Hash Table Concept and Hash Functions in DSA C - Time & Space Complexity
We want to understand how fast a hash table can find or store data.
The question is: how does the time to do these actions change as the data grows?
Analyze the time complexity of the following code snippet.
// Simple hash function example
unsigned int hash(char *str, unsigned int table_size) {
unsigned int hash_value = 0;
for (int i = 0; str[i] != '\0'; i++) {
hash_value = (hash_value * 31 + (unsigned char)str[i]) % table_size;
}
return hash_value;
}
This code calculates a hash value for a string to find its place in a hash table.
Identify the loops, recursion, array traversals that repeat.
- Primary operation: Loop over each character in the input string.
- How many times: Once for every character in the string (length n).
As the string gets longer, the time to compute the hash grows in a straight line.

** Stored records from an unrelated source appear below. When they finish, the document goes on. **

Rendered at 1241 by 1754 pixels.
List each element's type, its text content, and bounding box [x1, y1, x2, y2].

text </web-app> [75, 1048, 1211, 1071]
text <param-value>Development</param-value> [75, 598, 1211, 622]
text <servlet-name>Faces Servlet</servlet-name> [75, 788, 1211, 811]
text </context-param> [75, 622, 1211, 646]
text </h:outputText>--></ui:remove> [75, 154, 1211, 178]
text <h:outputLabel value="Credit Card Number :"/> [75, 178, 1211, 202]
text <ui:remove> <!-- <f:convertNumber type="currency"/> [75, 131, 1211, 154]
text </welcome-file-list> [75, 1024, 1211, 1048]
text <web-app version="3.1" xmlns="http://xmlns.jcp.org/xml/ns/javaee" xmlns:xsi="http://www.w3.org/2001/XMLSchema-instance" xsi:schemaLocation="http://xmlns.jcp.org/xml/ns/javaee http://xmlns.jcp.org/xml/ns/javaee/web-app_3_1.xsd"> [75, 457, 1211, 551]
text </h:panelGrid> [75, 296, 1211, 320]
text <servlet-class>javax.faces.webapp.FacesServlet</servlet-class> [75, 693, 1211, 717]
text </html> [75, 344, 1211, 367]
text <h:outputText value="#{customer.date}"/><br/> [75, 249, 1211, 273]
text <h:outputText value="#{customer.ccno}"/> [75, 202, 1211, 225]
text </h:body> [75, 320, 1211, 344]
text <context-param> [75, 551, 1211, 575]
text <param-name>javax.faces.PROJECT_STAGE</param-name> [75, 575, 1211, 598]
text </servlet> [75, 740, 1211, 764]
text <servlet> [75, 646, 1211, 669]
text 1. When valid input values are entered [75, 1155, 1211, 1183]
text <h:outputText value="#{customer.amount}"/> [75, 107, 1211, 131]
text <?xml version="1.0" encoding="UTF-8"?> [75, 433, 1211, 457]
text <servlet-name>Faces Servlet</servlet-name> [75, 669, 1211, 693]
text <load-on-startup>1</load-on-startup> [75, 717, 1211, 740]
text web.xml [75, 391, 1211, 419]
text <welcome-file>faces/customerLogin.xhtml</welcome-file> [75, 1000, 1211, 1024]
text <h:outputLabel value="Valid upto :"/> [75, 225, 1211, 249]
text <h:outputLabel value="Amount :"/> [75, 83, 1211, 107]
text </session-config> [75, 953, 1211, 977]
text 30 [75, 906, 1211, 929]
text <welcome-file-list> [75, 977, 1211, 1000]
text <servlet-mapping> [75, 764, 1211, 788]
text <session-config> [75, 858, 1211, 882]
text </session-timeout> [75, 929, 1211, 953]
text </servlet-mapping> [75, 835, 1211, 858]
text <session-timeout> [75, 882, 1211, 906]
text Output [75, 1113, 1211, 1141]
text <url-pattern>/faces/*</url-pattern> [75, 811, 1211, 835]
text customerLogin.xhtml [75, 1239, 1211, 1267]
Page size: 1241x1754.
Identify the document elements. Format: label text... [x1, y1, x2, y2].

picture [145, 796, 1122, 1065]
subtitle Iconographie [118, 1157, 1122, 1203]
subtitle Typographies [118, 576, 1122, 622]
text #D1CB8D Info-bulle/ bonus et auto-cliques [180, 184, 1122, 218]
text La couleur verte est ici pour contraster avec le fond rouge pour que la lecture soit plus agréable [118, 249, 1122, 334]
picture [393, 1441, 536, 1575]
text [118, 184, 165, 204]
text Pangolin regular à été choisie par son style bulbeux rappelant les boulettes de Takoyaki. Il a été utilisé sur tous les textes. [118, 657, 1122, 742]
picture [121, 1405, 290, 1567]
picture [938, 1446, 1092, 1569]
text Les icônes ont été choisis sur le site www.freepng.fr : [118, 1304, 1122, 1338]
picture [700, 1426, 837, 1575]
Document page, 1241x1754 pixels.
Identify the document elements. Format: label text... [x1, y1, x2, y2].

| Input Size (n) | Approx. Operations |
|---|---|
| 10 | About 10 steps |
| 100 | About 100 steps |
| 1000 | About 1000 steps |
Pattern observation: The work grows directly with the string length.
Time Complexity: O(n)
This means the time to compute the hash grows linearly with the input size.
[X] Wrong: "Hash functions always run in constant time no matter the input size."
[OK] Correct: The hash function must look at every character in the input, so time grows with input length.
Understanding how hash functions work and their time cost helps you explain why hash tables are fast and when they might slow down.
"What if the hash function only looked at the first few characters of the string? How would the time complexity change?"